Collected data
++++++++

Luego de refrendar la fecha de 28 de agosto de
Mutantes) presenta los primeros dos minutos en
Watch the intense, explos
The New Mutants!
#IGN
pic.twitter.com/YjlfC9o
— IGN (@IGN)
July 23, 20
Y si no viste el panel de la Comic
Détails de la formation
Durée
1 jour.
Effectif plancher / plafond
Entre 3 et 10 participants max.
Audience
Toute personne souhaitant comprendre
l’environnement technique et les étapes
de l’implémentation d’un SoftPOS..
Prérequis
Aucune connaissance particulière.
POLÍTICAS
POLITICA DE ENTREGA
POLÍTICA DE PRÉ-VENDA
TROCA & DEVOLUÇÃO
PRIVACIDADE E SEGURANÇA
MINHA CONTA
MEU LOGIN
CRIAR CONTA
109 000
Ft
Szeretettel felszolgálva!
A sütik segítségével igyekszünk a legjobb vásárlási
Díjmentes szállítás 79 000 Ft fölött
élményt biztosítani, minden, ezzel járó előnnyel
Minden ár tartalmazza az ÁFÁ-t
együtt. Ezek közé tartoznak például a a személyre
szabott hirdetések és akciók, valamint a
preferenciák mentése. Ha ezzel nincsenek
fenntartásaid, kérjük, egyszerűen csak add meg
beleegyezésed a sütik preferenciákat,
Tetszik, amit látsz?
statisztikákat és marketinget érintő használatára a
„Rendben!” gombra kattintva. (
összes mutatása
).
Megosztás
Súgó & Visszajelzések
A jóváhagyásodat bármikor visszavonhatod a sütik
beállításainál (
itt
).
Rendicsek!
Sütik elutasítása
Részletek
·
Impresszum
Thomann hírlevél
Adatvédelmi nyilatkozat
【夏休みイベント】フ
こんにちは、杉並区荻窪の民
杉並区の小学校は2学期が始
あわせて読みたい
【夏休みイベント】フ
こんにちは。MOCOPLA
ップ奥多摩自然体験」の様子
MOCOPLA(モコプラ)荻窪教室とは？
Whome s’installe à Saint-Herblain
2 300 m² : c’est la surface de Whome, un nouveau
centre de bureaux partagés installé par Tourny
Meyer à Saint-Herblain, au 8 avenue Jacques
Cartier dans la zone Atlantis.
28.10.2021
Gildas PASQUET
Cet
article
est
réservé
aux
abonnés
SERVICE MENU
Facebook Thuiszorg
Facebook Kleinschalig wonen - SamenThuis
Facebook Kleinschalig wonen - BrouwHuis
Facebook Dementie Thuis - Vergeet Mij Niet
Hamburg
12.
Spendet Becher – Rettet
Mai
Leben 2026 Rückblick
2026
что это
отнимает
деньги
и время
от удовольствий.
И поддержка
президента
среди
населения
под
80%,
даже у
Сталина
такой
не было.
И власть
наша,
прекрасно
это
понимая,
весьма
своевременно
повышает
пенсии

++++++++

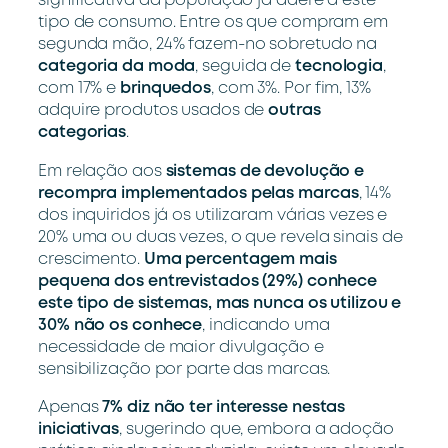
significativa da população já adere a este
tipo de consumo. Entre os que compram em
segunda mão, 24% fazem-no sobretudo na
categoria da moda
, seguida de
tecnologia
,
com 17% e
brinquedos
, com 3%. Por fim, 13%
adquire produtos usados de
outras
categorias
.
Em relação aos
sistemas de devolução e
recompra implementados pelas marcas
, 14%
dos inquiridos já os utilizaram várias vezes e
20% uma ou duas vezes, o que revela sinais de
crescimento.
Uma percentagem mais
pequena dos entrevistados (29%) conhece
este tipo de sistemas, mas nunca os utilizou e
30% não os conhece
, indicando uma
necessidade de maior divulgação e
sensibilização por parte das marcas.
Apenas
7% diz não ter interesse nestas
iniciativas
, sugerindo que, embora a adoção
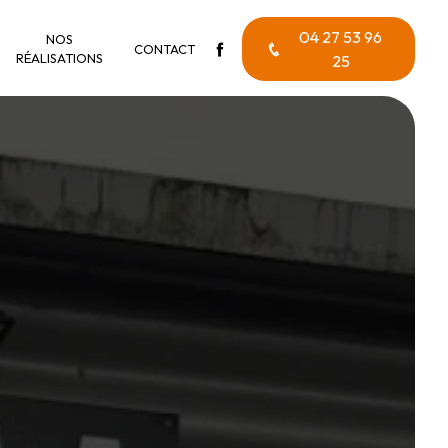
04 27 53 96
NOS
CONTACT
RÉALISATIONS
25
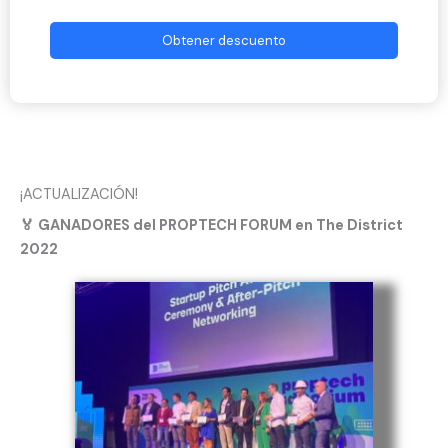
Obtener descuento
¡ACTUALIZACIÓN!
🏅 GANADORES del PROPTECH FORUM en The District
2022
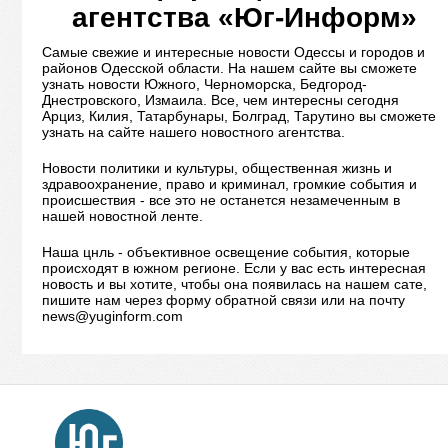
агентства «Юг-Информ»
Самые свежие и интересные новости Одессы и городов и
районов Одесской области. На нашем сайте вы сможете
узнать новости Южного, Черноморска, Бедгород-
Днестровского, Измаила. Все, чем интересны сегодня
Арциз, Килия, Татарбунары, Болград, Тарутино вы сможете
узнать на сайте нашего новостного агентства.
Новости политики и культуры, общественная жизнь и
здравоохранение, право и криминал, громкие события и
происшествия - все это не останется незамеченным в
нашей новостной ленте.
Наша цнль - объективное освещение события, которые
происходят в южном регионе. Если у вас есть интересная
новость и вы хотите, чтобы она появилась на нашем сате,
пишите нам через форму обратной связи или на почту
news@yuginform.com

++++++++

Written task:
All lines above from the one containing "Y si no viste el panel de la Comic" to the one containing "Díjmentes szállítás 79 000 Ft fölött" must be repeated exactly, both lines included, and no others.

Task solution:
Y si no viste el panel de la Comic
Détails de la formation
Durée
1 jour.
Effectif plancher / plafond
Entre 3 et 10 participants max.
Audience
Toute personne souhaitant comprendre
l’environnement technique et les étapes
de l’implémentation d’un SoftPOS..
Prérequis
Aucune connaissance particulière.
POLÍTICAS
POLITICA DE ENTREGA
POLÍTICA DE PRÉ-VENDA
TROCA & DEVOLUÇÃO
PRIVACIDADE E SEGURANÇA
MINHA CONTA
MEU LOGIN
CRIAR CONTA
109 000
Ft
Szeretettel felszolgálva!
A sütik segítségével igyekszünk a legjobb vásárlási
Díjmentes szállítás 79 000 Ft fölött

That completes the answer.